The past six months have been difficult for our extended family, as many loved ones have died. Most recently my cousin Michael. My heart is saddened at yet another loss and I know that his family is grieving as he was loved by his wife, daughters, sisters and all of us. This season of loss in our family inspired me to think about how often we faithfully share words of condolences and praise after a loved one has passed. While the sentiment may be cliche, I think it is true that we should be more intentional about telling others how we feel about them while we have the opportunity to do so.
My brother Ron was the first to notify me that Michael had died. Ronald and Michael were closer in age to one another and had grown up together, and so I’m sure that Ron felt the loss much deeper than me, but I appreciate him always keeping me in the loop about such things.

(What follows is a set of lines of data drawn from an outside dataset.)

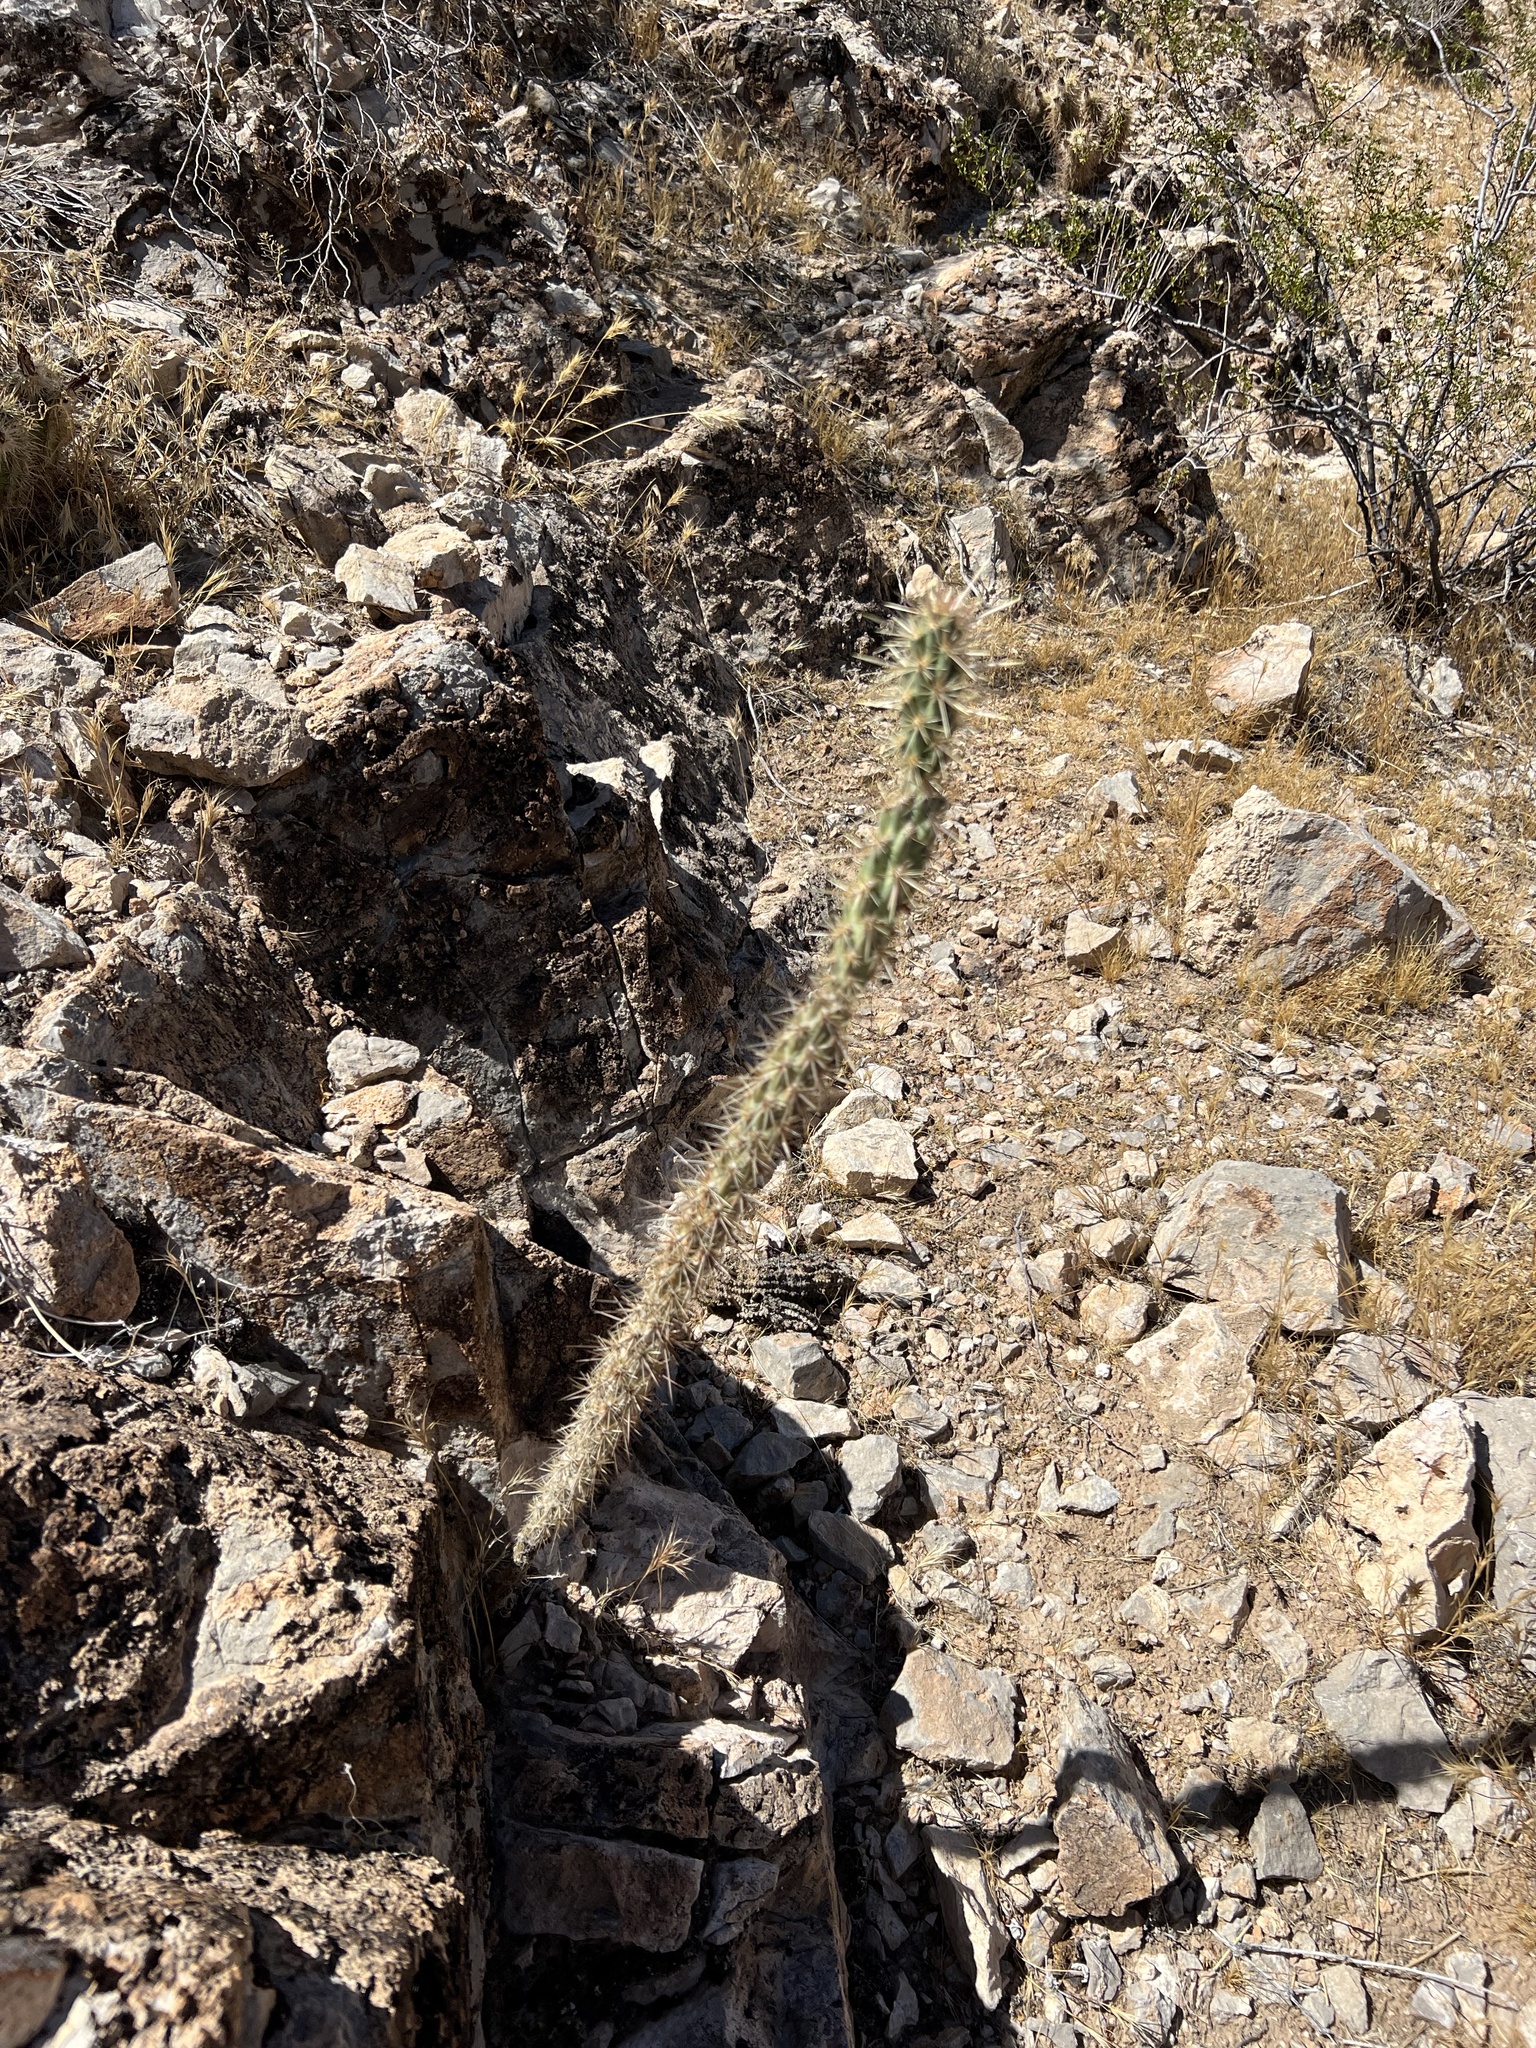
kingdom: Plantae
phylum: Tracheophyta
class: Magnoliopsida
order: Caryophyllales
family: Cactaceae
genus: Cylindropuntia
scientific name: Cylindropuntia acanthocarpa
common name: Buckhorn cholla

My closest sibling in age is my sister, we are separated by a decade, with both my brothers practically old enough to be my father. Ron reminds me in some ways of my Dad who passed last year, as he certainly has my Dad’s work ethic. I mentioned in my Dad’s eulogy that Ron was the hardest working man that I know, second only to my Dad. Ron’s work ethic is illustrated by his commitment to serve his family by always doing what is necessary and what is often difficult. People who are willing to make difficult choices and stay with something regardless of the circumstances are increasingly rare these days. My big brother Ronald is one of those rare individuals who actually physically works for a living and works hard. Ron takes pride in his work and in the life it has given him. I’m sure like all of us, he may look back from time to time and think about how things may have been different, but Ron always takes life as it comes and remains optimistic through the ups and downs that it brings.
I actually have some vague early memories of my brother living with us at home, when all of us were much younger. The pictures that come to my mind are of his propensity for play, as he would roll around with me on the floor coming up with imaginative ways to tickle me. Ronald was always ready to joke, play, or indulge in mischief, a trait that remains with him to this day. He demonstrates daily devotion to his wife, children and grandchildren in tangible ways and isn’t afraid to say the words “I love you” as I overhear him saying this often and sincerely.
For thirty-two years, every morning and evening during the school year, Ron can be found dutifully driving his school bus for the Gosnell School District. This is an accomplishment that may never be matched after his tenure. I am amazed when I imagine all of the lives that have been made better because Ron was willing to do the same thing over and over again for so long a time. Countless children have been given the opportunity to learn because my big brother was there to give them a ride. In this way, a school bus driver is so much more than just a school bus driver, Ron is a facilitator guiding others to a better future. Children, especially students, often lack the capacity or experience to adequately show gratitude, so on behalf of all those generations, Ron you are appreciated.
Ron has always been there for me personally. He has gone out of his way on many occasions to extend love and care for me, most especially in the moments when I didn’t deserve it. He often had a front row seat to my foolishness and pride, but never did he use it as a means to beat me up over it or hold a grudge. This means a lot to me, especially considering I literally almost burned his house to the ground on one occasion.
In the past few years, I have noticed that Ron’s heart has significantly grown in its capacity to love as he has cared for my parents, exclusively my mother now. He lives right beside my mom and has assumed the role of proprietor of the few acres of land we all lovingly refer to as “Loydsville.” Ron, along with my sister Kim, see to it that my mother’s needs are met and that she is well cared for during her season of dotage. I know that mom is very appreciative of both of them, and my oldest brother Jimmy and I will always be grateful for their service as time and circumstances have both moved us away from the homestead.
But Ronald’s heart has grown in other ways as well. Most significantly, I think, by adopting his grandson Kason. If you follow Ronald on Facebook, you are well acquainted with the fact that he and Kason are inseparable. There is a joy that is communicated in Ron’s words and actions anytime Kason is involved.
This is a gift, as not everyone is privileged to be trusted with the stewardship of children at such an advanced season of life. Ron still possesses that capacity to play as many of his posts feature him and Kason doing exactly that, with their beloved Basset hound “Buck” not too far behind in many of the pictures. Kason can be seen frolicking up and down the levee that borders Loydsville or traipsing through the tall cotton and flat lands of the Delta. Much like Ron and I did as we were children.
There is a beautiful continuity of time in these images that reads like poetry. Ron has a relationship to the land that he lives on, much like my Dad before him, and my Grandmother before them both, it is hard for me to imagine my brother anywhere else in the world than right there. Ron is a fixture, a landmark, a touchstone linking the past, present, and future together. Ron is at his best what all of us should aspire to be, and in his weaker moments he is what all of us are -humans trying to do our best in an uncooperative world.
So many call him Ron, others call him Rondald. A few call him “Pappy” fewer still call him “Dad.” Generations have called him “Mr. Loyd” as they climb on and off his bus. I’m proud to call him my big brother and I love him very much.